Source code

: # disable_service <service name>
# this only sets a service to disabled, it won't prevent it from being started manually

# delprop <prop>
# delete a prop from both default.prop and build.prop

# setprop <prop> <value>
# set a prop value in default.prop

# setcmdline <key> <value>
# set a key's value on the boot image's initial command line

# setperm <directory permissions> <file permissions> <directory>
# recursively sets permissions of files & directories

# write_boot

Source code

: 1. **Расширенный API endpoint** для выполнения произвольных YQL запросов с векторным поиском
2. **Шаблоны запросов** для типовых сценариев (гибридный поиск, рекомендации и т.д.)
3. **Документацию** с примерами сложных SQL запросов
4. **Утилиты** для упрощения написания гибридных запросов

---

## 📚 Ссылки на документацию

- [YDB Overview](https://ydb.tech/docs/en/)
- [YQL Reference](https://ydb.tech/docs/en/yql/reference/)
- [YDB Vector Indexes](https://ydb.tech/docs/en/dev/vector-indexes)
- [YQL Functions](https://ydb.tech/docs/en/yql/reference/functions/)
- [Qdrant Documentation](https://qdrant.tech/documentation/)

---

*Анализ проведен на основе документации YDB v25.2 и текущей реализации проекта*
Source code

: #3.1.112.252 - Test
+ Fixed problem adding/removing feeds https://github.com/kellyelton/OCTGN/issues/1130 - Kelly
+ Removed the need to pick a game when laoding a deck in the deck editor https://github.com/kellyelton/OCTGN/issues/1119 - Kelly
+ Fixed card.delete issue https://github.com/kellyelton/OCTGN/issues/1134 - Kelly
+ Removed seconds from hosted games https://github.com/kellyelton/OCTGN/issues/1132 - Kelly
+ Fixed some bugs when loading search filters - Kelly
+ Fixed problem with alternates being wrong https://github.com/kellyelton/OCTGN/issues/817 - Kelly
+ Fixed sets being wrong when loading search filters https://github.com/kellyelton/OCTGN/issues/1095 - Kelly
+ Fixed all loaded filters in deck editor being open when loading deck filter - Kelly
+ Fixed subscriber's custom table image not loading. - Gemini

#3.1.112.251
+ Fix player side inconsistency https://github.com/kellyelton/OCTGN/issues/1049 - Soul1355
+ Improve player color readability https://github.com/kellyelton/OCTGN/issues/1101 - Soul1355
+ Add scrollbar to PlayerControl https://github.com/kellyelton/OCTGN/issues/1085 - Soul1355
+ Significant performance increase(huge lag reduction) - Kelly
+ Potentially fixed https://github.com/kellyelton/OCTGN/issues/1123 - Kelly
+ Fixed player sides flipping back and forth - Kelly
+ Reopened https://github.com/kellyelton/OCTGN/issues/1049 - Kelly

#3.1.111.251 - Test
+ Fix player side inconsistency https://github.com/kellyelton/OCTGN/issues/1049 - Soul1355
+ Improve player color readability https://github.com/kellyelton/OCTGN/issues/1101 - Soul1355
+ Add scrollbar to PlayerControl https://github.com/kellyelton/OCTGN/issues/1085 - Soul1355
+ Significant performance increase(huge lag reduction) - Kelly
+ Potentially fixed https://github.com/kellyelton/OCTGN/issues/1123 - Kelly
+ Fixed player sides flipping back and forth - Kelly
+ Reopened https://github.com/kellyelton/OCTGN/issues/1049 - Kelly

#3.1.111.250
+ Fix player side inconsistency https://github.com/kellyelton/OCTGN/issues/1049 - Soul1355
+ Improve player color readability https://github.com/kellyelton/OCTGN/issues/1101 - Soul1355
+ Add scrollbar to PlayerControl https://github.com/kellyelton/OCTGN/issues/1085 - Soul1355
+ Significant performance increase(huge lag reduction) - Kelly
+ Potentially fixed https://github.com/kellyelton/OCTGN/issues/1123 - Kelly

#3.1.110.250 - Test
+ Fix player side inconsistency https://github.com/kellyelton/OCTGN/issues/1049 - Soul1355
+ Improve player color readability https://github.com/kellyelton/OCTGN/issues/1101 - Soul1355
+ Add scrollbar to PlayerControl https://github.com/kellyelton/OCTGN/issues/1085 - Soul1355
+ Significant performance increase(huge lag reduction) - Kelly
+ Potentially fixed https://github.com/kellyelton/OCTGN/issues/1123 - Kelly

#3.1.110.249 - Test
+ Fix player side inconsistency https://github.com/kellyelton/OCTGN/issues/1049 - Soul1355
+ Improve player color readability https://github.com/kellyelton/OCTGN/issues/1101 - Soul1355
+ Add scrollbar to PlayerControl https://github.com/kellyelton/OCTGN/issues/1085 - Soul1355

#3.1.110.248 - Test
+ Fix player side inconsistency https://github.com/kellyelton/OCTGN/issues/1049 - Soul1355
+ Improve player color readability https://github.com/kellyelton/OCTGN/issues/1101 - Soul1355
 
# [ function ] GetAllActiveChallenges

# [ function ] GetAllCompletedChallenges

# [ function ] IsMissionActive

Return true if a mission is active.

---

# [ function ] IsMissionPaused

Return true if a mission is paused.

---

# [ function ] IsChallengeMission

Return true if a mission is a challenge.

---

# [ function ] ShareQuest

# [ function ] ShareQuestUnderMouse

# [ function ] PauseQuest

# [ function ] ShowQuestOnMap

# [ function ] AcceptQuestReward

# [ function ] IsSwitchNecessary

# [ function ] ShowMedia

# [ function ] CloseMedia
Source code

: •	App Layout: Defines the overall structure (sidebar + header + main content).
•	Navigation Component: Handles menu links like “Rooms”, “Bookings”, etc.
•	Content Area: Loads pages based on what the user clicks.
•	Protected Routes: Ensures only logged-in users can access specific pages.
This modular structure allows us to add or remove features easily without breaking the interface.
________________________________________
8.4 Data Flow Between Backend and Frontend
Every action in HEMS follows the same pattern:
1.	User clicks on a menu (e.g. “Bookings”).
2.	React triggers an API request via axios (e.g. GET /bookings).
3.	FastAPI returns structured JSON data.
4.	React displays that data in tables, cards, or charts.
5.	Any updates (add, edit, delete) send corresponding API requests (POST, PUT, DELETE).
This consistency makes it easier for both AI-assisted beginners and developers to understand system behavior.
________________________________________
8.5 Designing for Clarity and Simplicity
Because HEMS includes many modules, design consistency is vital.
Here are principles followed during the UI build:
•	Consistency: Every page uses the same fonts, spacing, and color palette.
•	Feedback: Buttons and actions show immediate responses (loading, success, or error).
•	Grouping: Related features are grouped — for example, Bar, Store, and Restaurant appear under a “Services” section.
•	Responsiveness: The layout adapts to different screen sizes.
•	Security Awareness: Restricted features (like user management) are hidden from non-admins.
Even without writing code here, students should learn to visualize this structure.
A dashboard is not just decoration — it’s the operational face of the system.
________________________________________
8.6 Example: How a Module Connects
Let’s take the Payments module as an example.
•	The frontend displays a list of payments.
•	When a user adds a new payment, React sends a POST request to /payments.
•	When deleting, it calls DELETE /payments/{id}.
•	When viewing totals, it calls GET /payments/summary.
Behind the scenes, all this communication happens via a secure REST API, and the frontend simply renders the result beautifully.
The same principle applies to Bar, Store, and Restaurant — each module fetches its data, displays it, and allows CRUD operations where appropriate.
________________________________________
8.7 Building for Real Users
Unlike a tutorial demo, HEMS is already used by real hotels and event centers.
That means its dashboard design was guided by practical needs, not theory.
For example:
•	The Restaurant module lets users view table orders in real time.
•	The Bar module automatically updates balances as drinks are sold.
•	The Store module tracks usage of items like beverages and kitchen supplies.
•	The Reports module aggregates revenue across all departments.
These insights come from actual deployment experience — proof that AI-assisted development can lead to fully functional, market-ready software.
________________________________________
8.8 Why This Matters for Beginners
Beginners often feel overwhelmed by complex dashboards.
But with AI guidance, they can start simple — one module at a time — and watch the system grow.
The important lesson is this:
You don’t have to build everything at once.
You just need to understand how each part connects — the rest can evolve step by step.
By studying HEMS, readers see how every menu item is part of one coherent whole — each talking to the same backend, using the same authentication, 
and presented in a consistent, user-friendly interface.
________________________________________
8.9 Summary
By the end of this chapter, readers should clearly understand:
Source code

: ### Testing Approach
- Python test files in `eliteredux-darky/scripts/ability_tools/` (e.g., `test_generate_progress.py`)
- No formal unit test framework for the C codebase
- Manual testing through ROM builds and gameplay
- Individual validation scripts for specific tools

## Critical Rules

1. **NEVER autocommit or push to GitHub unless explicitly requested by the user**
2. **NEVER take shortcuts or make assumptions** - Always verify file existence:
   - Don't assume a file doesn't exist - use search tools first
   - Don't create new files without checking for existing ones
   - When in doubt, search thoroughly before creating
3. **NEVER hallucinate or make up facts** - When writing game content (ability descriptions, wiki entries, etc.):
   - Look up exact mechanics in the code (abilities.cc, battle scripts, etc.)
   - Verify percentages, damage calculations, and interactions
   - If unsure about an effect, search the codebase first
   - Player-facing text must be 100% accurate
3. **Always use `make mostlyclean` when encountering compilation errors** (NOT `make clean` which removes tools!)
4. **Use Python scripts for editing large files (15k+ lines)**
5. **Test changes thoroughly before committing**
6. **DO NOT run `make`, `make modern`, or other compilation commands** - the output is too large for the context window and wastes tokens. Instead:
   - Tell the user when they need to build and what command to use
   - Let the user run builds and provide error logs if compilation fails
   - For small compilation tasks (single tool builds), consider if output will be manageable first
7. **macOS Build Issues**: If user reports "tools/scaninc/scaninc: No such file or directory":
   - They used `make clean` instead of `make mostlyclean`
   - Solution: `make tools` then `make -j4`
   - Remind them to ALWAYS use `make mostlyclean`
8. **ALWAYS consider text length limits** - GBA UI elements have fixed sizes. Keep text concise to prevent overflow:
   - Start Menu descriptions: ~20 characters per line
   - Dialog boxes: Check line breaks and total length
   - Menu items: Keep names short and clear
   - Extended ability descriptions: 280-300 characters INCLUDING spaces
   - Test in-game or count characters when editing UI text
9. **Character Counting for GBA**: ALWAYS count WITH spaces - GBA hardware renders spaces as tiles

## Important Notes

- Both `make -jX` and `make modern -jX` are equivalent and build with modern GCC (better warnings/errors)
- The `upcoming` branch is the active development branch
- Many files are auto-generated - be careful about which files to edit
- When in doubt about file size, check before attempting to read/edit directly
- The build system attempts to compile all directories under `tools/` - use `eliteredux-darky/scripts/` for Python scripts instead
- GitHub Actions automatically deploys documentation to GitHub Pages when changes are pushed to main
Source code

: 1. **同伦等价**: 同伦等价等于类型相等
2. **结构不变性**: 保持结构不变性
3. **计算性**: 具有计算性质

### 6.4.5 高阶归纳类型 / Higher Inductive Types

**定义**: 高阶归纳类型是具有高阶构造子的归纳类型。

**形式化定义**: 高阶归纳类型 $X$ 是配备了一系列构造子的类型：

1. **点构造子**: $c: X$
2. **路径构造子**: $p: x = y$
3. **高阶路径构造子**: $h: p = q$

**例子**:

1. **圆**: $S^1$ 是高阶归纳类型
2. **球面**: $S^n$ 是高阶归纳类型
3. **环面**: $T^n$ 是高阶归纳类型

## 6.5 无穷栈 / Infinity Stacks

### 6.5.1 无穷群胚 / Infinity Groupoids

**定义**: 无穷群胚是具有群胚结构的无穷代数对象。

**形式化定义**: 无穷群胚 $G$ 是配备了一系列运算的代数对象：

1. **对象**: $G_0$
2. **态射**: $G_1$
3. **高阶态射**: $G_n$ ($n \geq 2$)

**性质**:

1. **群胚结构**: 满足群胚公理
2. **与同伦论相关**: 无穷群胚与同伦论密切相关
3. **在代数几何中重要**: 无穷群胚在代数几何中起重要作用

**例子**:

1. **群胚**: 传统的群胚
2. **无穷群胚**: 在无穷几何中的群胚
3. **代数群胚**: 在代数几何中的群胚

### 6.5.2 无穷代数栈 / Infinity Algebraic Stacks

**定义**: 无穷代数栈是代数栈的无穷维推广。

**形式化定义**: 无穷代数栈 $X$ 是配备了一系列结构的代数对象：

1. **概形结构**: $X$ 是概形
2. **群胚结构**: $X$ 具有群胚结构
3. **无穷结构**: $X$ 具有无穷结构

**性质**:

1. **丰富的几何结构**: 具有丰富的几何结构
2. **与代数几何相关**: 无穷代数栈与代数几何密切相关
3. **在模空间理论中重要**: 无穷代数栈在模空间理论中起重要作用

◇ ◇ ◇ ◇

Starting at the line with "calls GET /payments/summary." and ending at the line with "drinks are sold.", print each line of the listing above exactly, with no other lines.

REPLY TO THE EXERCISE:
•	When viewing totals, it calls GET /payments/summary.
Behind the scenes, all this communication happens via a secure REST API, and the frontend simply renders the result beautifully.
The same principle applies to Bar, Store, and Restaurant — each module fetches its data, displays it, and allows CRUD operations where appropriate.
________________________________________
8.7 Building for Real Users
Unlike a tutorial demo, HEMS is already used by real hotels and event centers.
That means its dashboard design was guided by practical needs, not theory.
For example:
•	The Restaurant module lets users view table orders in real time.
•	The Bar module automatically updates balances as drinks are sold.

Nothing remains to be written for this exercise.